╭─ Material shown

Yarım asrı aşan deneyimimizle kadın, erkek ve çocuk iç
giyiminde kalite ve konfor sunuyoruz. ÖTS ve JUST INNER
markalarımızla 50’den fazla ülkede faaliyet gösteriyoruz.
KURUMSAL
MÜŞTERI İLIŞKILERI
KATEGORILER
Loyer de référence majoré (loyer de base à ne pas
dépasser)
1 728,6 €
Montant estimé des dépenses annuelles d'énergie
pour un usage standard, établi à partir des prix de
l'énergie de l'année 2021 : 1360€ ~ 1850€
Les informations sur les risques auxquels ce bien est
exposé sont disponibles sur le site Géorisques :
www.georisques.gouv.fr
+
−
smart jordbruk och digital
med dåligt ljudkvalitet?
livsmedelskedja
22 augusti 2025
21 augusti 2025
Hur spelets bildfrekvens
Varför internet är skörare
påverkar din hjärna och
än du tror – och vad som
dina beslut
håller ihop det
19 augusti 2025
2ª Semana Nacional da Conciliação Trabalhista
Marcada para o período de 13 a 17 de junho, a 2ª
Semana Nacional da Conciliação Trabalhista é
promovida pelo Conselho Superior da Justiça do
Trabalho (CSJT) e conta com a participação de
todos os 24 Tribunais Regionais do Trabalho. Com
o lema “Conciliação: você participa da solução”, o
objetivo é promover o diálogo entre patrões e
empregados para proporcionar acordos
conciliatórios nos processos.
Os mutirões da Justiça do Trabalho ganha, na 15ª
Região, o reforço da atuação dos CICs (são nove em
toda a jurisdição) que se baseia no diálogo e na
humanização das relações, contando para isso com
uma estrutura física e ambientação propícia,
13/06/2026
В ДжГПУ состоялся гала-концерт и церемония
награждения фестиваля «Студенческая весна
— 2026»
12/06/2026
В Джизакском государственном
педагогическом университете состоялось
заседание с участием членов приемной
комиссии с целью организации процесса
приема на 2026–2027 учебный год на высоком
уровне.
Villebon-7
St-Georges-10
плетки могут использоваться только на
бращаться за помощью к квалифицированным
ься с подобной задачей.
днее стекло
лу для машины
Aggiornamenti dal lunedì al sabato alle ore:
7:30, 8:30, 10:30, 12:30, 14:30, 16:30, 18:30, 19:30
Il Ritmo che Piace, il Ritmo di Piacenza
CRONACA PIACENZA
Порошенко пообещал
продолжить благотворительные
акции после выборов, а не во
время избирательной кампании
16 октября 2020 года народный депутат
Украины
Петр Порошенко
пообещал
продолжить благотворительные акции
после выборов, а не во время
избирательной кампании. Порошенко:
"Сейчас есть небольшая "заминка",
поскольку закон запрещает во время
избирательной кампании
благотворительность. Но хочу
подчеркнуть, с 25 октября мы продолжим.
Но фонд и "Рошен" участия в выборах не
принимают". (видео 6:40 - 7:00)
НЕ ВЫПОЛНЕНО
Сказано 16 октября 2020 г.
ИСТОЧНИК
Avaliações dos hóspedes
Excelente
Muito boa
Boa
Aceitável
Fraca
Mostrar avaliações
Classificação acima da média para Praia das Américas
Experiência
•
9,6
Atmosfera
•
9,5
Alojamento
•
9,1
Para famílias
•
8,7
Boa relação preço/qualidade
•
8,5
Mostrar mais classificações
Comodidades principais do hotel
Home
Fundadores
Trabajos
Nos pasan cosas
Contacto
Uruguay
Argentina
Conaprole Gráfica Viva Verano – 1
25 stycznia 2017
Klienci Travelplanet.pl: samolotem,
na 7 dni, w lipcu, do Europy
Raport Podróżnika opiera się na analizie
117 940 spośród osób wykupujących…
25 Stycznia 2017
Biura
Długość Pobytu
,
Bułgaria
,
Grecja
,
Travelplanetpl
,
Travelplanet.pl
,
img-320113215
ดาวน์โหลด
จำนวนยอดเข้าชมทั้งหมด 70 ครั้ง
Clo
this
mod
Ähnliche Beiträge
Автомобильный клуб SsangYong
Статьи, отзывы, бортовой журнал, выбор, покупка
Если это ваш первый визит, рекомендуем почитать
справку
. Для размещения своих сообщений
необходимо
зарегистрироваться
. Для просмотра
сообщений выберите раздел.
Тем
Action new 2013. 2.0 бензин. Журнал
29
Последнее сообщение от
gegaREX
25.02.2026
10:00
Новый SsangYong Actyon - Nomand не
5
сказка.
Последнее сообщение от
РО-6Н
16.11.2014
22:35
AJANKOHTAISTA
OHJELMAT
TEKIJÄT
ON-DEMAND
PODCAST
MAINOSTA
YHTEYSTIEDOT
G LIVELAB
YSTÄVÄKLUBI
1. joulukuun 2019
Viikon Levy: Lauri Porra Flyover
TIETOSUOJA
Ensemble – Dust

╰─

### What to produce
Please return the material above exactly as written.

### Output of the exercise
Yarım asrı aşan deneyimimizle kadın, erkek ve çocuk iç
giyiminde kalite ve konfor sunuyoruz. ÖTS ve JUST INNER
markalarımızla 50’den fazla ülkede faaliyet gösteriyoruz.
KURUMSAL
MÜŞTERI İLIŞKILERI
KATEGORILER
Loyer de référence majoré (loyer de base à ne pas
dépasser)
1 728,6 €
Montant estimé des dépenses annuelles d'énergie
pour un usage standard, établi à partir des prix de
l'énergie de l'année 2021 : 1360€ ~ 1850€
Les informations sur les risques auxquels ce bien est
exposé sont disponibles sur le site Géorisques :
www.georisques.gouv.fr
+
−
smart jordbruk och digital
med dåligt ljudkvalitet?
livsmedelskedja
22 augusti 2025
21 augusti 2025
Hur spelets bildfrekvens
Varför internet är skörare
påverkar din hjärna och
än du tror – och vad som
dina beslut
håller ihop det
19 augusti 2025
2ª Semana Nacional da Conciliação Trabalhista
Marcada para o período de 13 a 17 de junho, a 2ª
Semana Nacional da Conciliação Trabalhista é
promovida pelo Conselho Superior da Justiça do
Trabalho (CSJT) e conta com a participação de
todos os 24 Tribunais Regionais do Trabalho. Com
o lema “Conciliação: você participa da solução”, o
objetivo é promover o diálogo entre patrões e
empregados para proporcionar acordos
conciliatórios nos processos.
Os mutirões da Justiça do Trabalho ganha, na 15ª
Região, o reforço da atuação dos CICs (são nove em
toda a jurisdição) que se baseia no diálogo e na
humanização das relações, contando para isso com
uma estrutura física e ambientação propícia,
13/06/2026
В ДжГПУ состоялся гала-концерт и церемония
награждения фестиваля «Студенческая весна
— 2026»
12/06/2026
В Джизакском государственном
педагогическом университете состоялось
заседание с участием членов приемной
комиссии с целью организации процесса
приема на 2026–2027 учебный год на высоком
уровне.
Villebon-7
St-Georges-10
плетки могут использоваться только на
бращаться за помощью к квалифицированным
ься с подобной задачей.
днее стекло
лу для машины
Aggiornamenti dal lunedì al sabato alle ore:
7:30, 8:30, 10:30, 12:30, 14:30, 16:30, 18:30, 19:30
Il Ritmo che Piace, il Ritmo di Piacenza
CRONACA PIACENZA
Порошенко пообещал
продолжить благотворительные
акции после выборов, а не во
время избирательной кампании
16 октября 2020 года народный депутат
Украины
Петр Порошенко
пообещал
продолжить благотворительные акции
после выборов, а не во время
избирательной кампании. Порошенко:
"Сейчас есть небольшая "заминка",
поскольку закон запрещает во время
избирательной кампании
благотворительность. Но хочу
подчеркнуть, с 25 октября мы продолжим.
Но фонд и "Рошен" участия в выборах не
принимают". (видео 6:40 - 7:00)
НЕ ВЫПОЛНЕНО
Сказано 16 октября 2020 г.
ИСТОЧНИК
Avaliações dos hóspedes
Excelente
Muito boa
Boa
Aceitável
Fraca
Mostrar avaliações
Classificação acima da média para Praia das Américas
Experiência
•
9,6
Atmosfera
•
9,5
Alojamento
•
9,1
Para famílias
•
8,7
Boa relação preço/qualidade
•
8,5
Mostrar mais classificações
Comodidades principais do hotel
Home
Fundadores
Trabajos
Nos pasan cosas
Contacto
Uruguay
Argentina
Conaprole Gráfica Viva Verano – 1
25 stycznia 2017
Klienci Travelplanet.pl: samolotem,
na 7 dni, w lipcu, do Europy
Raport Podróżnika opiera się na analizie
117 940 spośród osób wykupujących…
25 Stycznia 2017
Biura
Długość Pobytu
,
Bułgaria
,
Grecja
,
Travelplanetpl
,
Travelplanet.pl
,
img-320113215
ดาวน์โหลด
จำนวนยอดเข้าชมทั้งหมด 70 ครั้ง
Clo
this
mod
Ähnliche Beiträge
Автомобильный клуб SsangYong
Статьи, отзывы, бортовой журнал, выбор, покупка
Если это ваш первый визит, рекомендуем почитать
справку
. Для размещения своих сообщений
необходимо
зарегистрироваться
. Для просмотра
сообщений выберите раздел.
Тем
Action new 2013. 2.0 бензин. Журнал
29
Последнее сообщение от
gegaREX
25.02.2026
10:00
Новый SsangYong Actyon - Nomand не
5
сказка.
Последнее сообщение от
РО-6Н
16.11.2014
22:35
AJANKOHTAISTA
OHJELMAT
TEKIJÄT
ON-DEMAND
PODCAST
MAINOSTA
YHTEYSTIEDOT
G LIVELAB
YSTÄVÄKLUBI
1. joulukuun 2019
Viikon Levy: Lauri Porra Flyover
TIETOSUOJA
Ensemble – Dust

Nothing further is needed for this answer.